Surprisingly, the researchers found that after the protein is made, SHH is retained on the cell surface in a particulate form that clusters on an extremely long cell projection called a filopodia. Filopodia were several cell-bodies in length and traversed relatively long distances compared to other cellular projection. This way, developmental signals are spread along tissues in the body over long distances without having to travel to circulation or be transmitted by neurons.
IMMUNOLOGY: Deficiency in IL-17-committed Vγ4+ γδ T cells in a spontaneous Sox13-mutant CD45.1+ congenic mouse substrain provides protection from dermatitis. Gray, E.E. et al. (Cyster). Nature Immunology. April 28. [Epub ahead of print]
When most of us think of the unique underlying characteristic that makes a T-cell a T-cell, we think of the alpha-beta T-cell receptor, or αβTCR. The αβTCR is what makes an individual T-cell specific for a certain protein antigen—each αβTCR is different, which is what allows our adaptive immune system to have such a broad repertoire of protective immunity.
However, there are also delta-gamma, or δγTCRs, that use different gene segments to make a T-cell receptor but that also confer specificity to unique antigens, especially those encountered in the gut. These δγ T-cells are typically found in the gut mucosa, but there is also a subset of δγ T-cells found in the skin. Some of these δγ T-cells become Th17-skewed, which means that they secrete the cytokine IL-17, which tends to be quite inflammatory.

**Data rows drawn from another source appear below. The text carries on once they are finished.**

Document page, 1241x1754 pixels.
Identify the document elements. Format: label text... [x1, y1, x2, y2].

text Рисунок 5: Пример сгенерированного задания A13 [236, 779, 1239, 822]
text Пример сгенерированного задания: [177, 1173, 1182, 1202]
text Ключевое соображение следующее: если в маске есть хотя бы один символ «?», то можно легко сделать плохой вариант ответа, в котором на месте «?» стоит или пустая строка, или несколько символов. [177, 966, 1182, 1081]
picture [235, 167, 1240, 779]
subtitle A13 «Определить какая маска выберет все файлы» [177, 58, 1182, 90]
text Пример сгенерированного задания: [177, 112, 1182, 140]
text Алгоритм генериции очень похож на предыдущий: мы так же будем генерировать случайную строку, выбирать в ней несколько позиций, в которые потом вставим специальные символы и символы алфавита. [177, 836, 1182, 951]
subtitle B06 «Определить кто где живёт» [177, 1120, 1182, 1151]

In this paper, scientists found that a commonly used strain of CD45.1+ mice have a spontaneous mutation in the transcription factor Sox13 that results in a defect in skin-homing Th17- δγ T-cells. In a mouse model of psoriatic dermatitis, these CD45.1+ mice had much less skin inflammation because of their lack of skin-resident δγ T-cells.
PUBLIC HEALTH: Social determinants of health and seasonal influenza vaccination in adults >=65 years: A systematic review of qualitative and quantitative data. Nagata, J.M. et al. (Franco-Paredes). BMC Public Health. 13(1):388.
Getting vaccinated every year for influenza is the best way to prevent the flu — and for vulnerable populations such as the immunocompromised, the young and the elderly, getting vaccinated is especially crucial to staying healthy. Unfortunately, despite overwhelming evidence that vaccination helps prevent disease, many elderly individuals do not get vaccinated, and the reasons why are poorly understood.
In this paper, researchers comprehensively reviewed the literature concerning social determinants of elderly vaccination to try to identify the underlying reasons why some populations do not get vaccinated. By analyzing data from 58 published studies, they determined that there was a combination of social determinants, including ones that were structural (such as age, education, ethnicity, etc.) and intermediary (such as behavioral beliefs, perceived susceptibility to flu, etc.) that affected vaccination rates. They identified health care-related factors such as affordability, accessibility and physician’s advice.
CANCER BIOLOGY: Nr5a2 maintains acinar cell differentiation and constrains oncogenic Kras-mediated pancreatic neoplastic initiation. von Figura, G.; Morris, J.P. IV; Wright, C.V.; Hebrok, M. Gut. May 3. [Epub ahead of print]
KRAS is a potent signaling molecule that helps to regulate cell cycle and replication; when mutated, aberrant KRAS activity can either result in death of the cell or in dysregulated overgrowth—also known as cancer. In fact, KRAS mutations have been found in multiple types of cancers, including leukemias, colon cancers, lung cancers and pancreatic cancers. Unfortunately, positivity for a KRAS mutation is a contraindicator for a number of normally potent new anti-cancer drugs, making treatment complicated.
In this paper, researchers investigated the role of Nr5A2, a protein that usually helps maintain pancreatic cell differentiation, in the development of pancreatic cancer. They found that even with KRAS mutations, Nr5a2 helps to maintain the differentiation of the cell, thereby limiting the potential for cancer to develop. Nr5a2 mutations, however, abolish this protection, indicating that Nr5a2 is an important susceptibility gene for pancreatic cancer.